=== Begin Enclosure ===

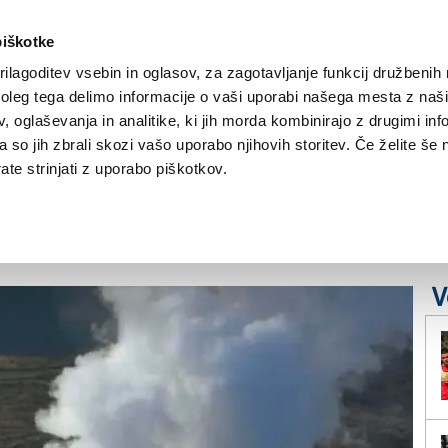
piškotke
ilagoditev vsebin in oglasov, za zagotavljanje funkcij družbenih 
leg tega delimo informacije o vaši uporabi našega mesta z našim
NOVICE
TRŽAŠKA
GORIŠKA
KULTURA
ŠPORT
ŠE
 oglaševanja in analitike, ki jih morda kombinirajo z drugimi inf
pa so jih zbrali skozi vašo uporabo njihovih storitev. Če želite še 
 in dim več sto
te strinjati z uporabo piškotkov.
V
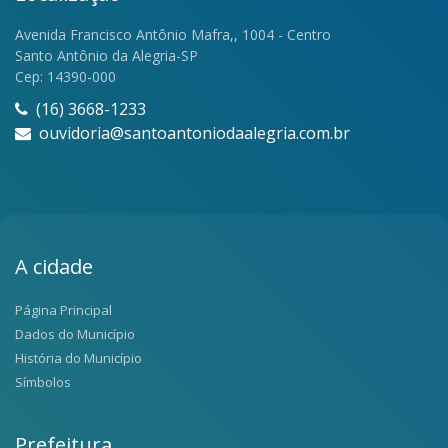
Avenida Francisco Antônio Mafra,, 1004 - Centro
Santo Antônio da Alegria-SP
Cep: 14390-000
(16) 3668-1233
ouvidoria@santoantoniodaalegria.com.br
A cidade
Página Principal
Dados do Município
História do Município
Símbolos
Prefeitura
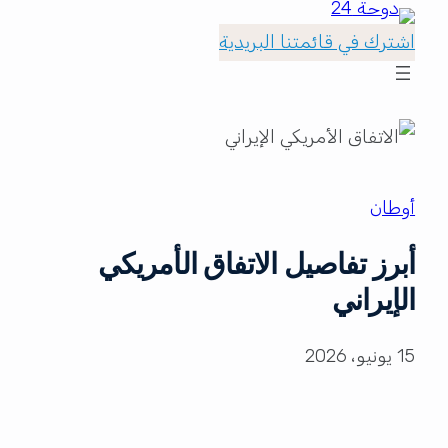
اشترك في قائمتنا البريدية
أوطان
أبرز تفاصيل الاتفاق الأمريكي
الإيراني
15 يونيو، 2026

=== End Enclosure ===

• _Problem details_: Write out the line containing "اشترك في قائمتنا البريدية" and every line after it through the end of the entries. Keep each one exactly as it is, and add nothing.

• _Exercise response_:
اشترك في قائمتنا البريدية
أوطان
أبرز تفاصيل الاتفاق الأمريكي
الإيراني
15 يونيو، 2026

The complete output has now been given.